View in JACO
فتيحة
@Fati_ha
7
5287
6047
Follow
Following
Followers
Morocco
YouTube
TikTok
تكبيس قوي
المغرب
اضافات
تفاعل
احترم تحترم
------------------------------------------------------------
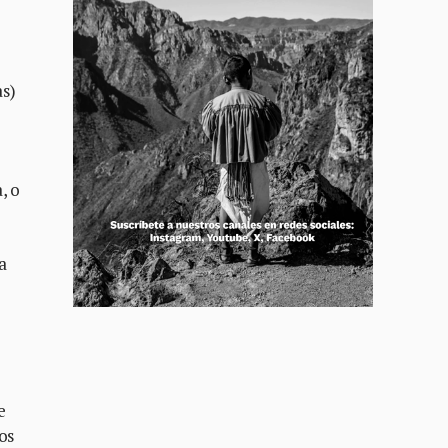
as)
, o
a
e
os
------------------------------------------------------------
What is being asked:
Please make an exact copy of the lines above from the line with "View in JACO" through the line with "احترم تحترم", both ends included.

Output of the exercise:
View in JACO
فتيحة
@Fati_ha
7
5287
6047
Follow
Following
Followers
Morocco
YouTube
TikTok
تكبيس قوي
المغرب
اضافات
تفاعل
احترم تحترم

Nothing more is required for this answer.